● Directions: Reproduce the text of the stored data below word for word, keeping every line in order. Leave the pictures themselves out of your answer.

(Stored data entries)

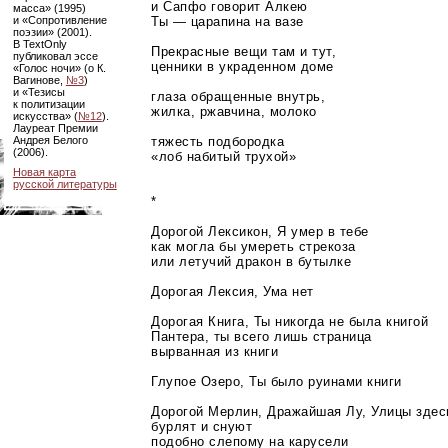
и Сапфо говорит Алкею
масса» (1995)
Ты — царапина на вазе
и «Сопротивление
поэзии» (2001).
В TextOnly
Прекрасные вещи там и тут,
публиковал эссе
ценники в украденном доме
«Голос ночи» (о К.
Вагинове,
№3
)
и «Тезисы
глаза обращенные внутрь,
к политизации
жилка, ржавчина, молоко
искусства» (
№12
).
Лауреат Премии
тяжесть подбородка
Андрея Белого
(2006).
«лоб набитый трухой»
Новая карта
русской литературы
*
Дорогой Лексикон, Я умер в тебе
как могла бы умереть стрекоза
или летучий дракон в бутылке
Дорогая Лексия, Ума нет
Дорогая Книга, Ты никогда не была книгой
Пантера, ты всего лишь страница
вырванная из книги
Глупое Озеро, Ты было руинами книги
Дорогой Мерлин, Дражайшая Лу, Улицы здес
бурлят и снуют
подобно слепому на карусели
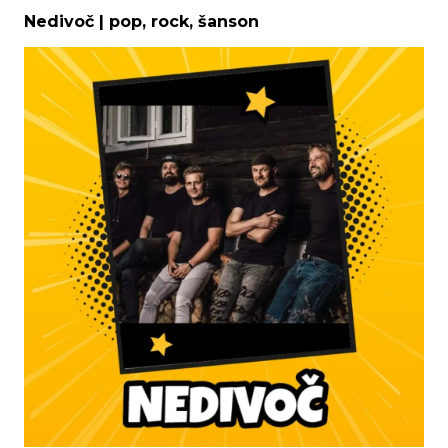
Nedivoč | pop, rock, šanson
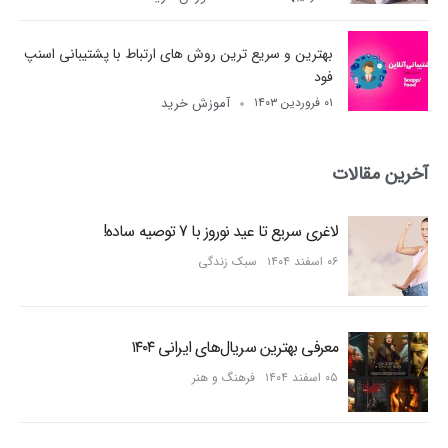
بهترین و سریع ترین روش های ارتباط با پشتیبانی اسنپ
فود
آموزش خرید
۰۱ فروردین ۱۴۰۳
آخرین مقالات
لاغری سریع تا عید نوروز با 7 توصیه ساده!
۰۶ اسفند ۱۴۰۴
سبک زندگی
معرفی بهترین سریال‌های ایرانی ۱۴۰۴
۰۵ اسفند ۱۴۰۴
فرهنگ و هنر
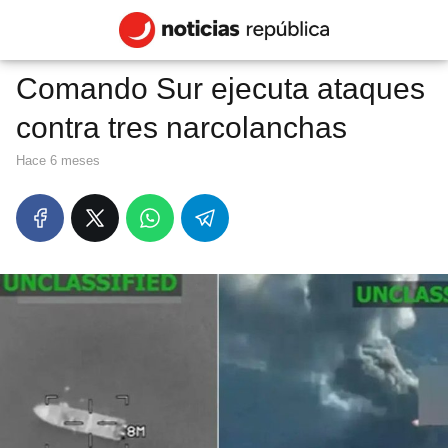
Comando Sur ejecuta ataques
contra tres narcolanchas
hace 6 meses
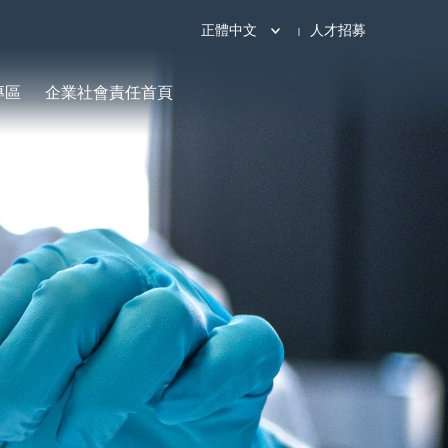
正體中文
人才招募
專區
企業社會責任首頁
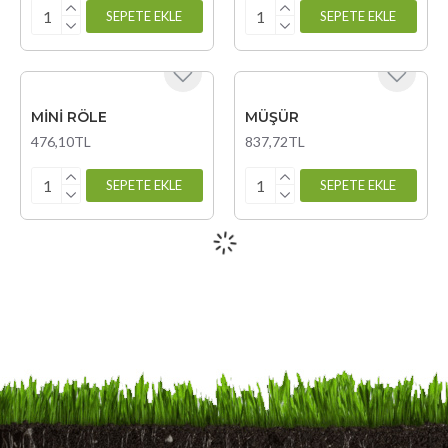
SEPETE EKLE
SEPETE EKLE
MİNİ RÖLE
MÜŞÜR
476,10TL
837,72TL
SEPETE EKLE
SEPETE EKLE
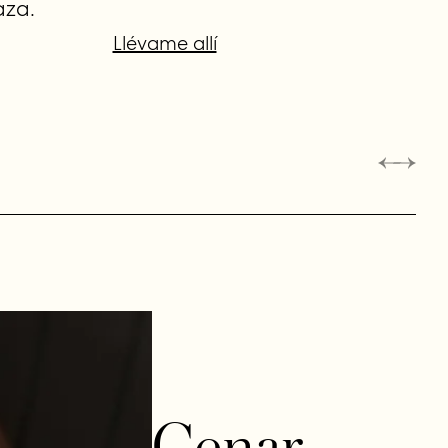
aza.
Llévame allí
Cenar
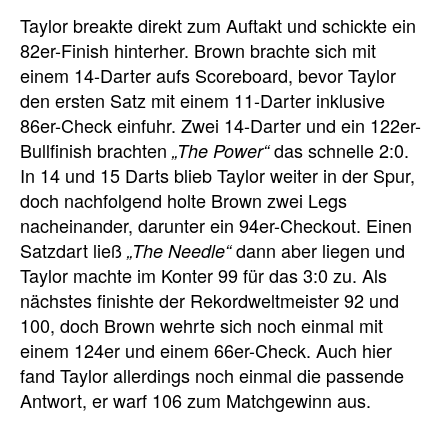
Taylor breakte direkt zum Auftakt und schickte ein
82er-Finish hinterher. Brown brachte sich mit
einem 14-Darter aufs Scoreboard, bevor Taylor
den ersten Satz mit einem 11-Darter inklusive
86er-Check einfuhr. Zwei 14-Darter und ein 122er-
Bullfinish brachten
das schnelle 2:0.
„The Power“
In 14 und 15 Darts blieb Taylor weiter in der Spur,
doch nachfolgend holte Brown zwei Legs
nacheinander, darunter ein 94er-Checkout. Einen
Satzdart ließ
dann aber liegen und
„The Needle“
Taylor machte im Konter 99 für das 3:0 zu. Als
nächstes finishte der Rekordweltmeister 92 und
100, doch Brown wehrte sich noch einmal mit
einem 124er und einem 66er-Check. Auch hier
fand Taylor allerdings noch einmal die passende
Antwort, er warf 106 zum Matchgewinn aus.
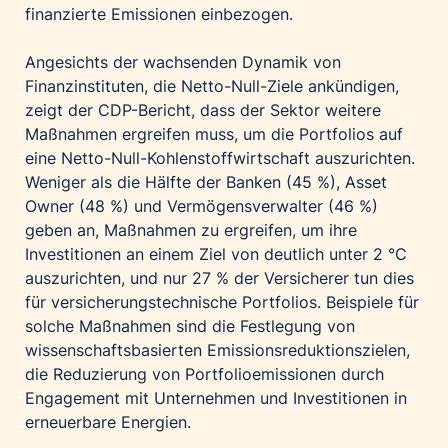
finanzierte Emissionen einbezogen.
Angesichts der wachsenden Dynamik von
Finanzinstituten, die Netto-Null-Ziele ankündigen,
zeigt der CDP-Bericht, dass der Sektor weitere
Maßnahmen ergreifen muss, um die Portfolios auf
eine Netto-Null-Kohlenstoffwirtschaft auszurichten.
Weniger als die Hälfte der Banken (45 %), Asset
Owner (48 %) und Vermögensverwalter (46 %)
geben an, Maßnahmen zu ergreifen, um ihre
Investitionen an einem Ziel von deutlich unter 2 °C
auszurichten, und nur 27 % der Versicherer tun dies
für versicherungstechnische Portfolios. Beispiele für
solche Maßnahmen sind die Festlegung von
wissenschaftsbasierten Emissionsreduktionszielen,
die Reduzierung von Portfolioemissionen durch
Engagement mit Unternehmen und Investitionen in
erneuerbare Energien.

● Your solution:
и Сапфо говорит Алкею
масса» (1995)
Ты — царапина на вазе
и «Сопротивление
поэзии» (2001).
В TextOnly
Прекрасные вещи там и тут,
публиковал эссе
ценники в украденном доме
«Голос ночи» (о К.
Вагинове,
№3
)
и «Тезисы
глаза обращенные внутрь,
к политизации
жилка, ржавчина, молоко
искусства» (
№12
).
Лауреат Премии
тяжесть подбородка
Андрея Белого
(2006).
«лоб набитый трухой»
Новая карта
русской литературы
*
Дорогой Лексикон, Я умер в тебе
как могла бы умереть стрекоза
или летучий дракон в бутылке
Дорогая Лексия, Ума нет
Дорогая Книга, Ты никогда не была книгой
Пантера, ты всего лишь страница
вырванная из книги
Глупое Озеро, Ты было руинами книги
Дорогой Мерлин, Дражайшая Лу, Улицы здес
бурлят и снуют
подобно слепому на карусели
Nedivoč | pop, rock, šanson
بهترین و سریع ترین روش های ارتباط با پشتیبانی اسنپ
فود
آموزش خرید
۰۱ فروردین ۱۴۰۳
آخرین مقالات
لاغری سریع تا عید نوروز با 7 توصیه ساده!
۰۶ اسفند ۱۴۰۴
سبک زندگی
معرفی بهترین سریال‌های ایرانی ۱۴۰۴
۰۵ اسفند ۱۴۰۴
فرهنگ و هنر
Comando Sur ejecuta ataques
contra tres narcolanchas
hace 6 meses
正體中文
人才招募
專區
企業社會責任首頁
SEPETE EKLE
SEPETE EKLE
MİNİ RÖLE
MÜŞÜR
476,10TL
837,72TL
SEPETE EKLE
SEPETE EKLE
aza.
Llévame allí
Cenar
Taylor breakte direkt zum Auftakt und schickte ein
82er-Finish hinterher. Brown brachte sich mit
einem 14-Darter aufs Scoreboard, bevor Taylor
den ersten Satz mit einem 11-Darter inklusive
86er-Check einfuhr. Zwei 14-Darter und ein 122er-
Bullfinish brachten
das schnelle 2:0.
„The Power“
In 14 und 15 Darts blieb Taylor weiter in der Spur,
doch nachfolgend holte Brown zwei Legs
nacheinander, darunter ein 94er-Checkout. Einen
Satzdart ließ
dann aber liegen und
„The Needle“
Taylor machte im Konter 99 für das 3:0 zu. Als
nächstes finishte der Rekordweltmeister 92 und
100, doch Brown wehrte sich noch einmal mit
einem 124er und einem 66er-Check. Auch hier
fand Taylor allerdings noch einmal die passende
Antwort, er warf 106 zum Matchgewinn aus.
finanzierte Emissionen einbezogen.
Angesichts der wachsenden Dynamik von
Finanzinstituten, die Netto-Null-Ziele ankündigen,
zeigt der CDP-Bericht, dass der Sektor weitere
Maßnahmen ergreifen muss, um die Portfolios auf
eine Netto-Null-Kohlenstoffwirtschaft auszurichten.
Weniger als die Hälfte der Banken (45 %), Asset
Owner (48 %) und Vermögensverwalter (46 %)
geben an, Maßnahmen zu ergreifen, um ihre
Investitionen an einem Ziel von deutlich unter 2 °C
auszurichten, und nur 27 % der Versicherer tun dies
für versicherungstechnische Portfolios. Beispiele für
solche Maßnahmen sind die Festlegung von
wissenschaftsbasierten Emissionsreduktionszielen,
die Reduzierung von Portfolioemissionen durch
Engagement mit Unternehmen und Investitionen in
erneuerbare Energien.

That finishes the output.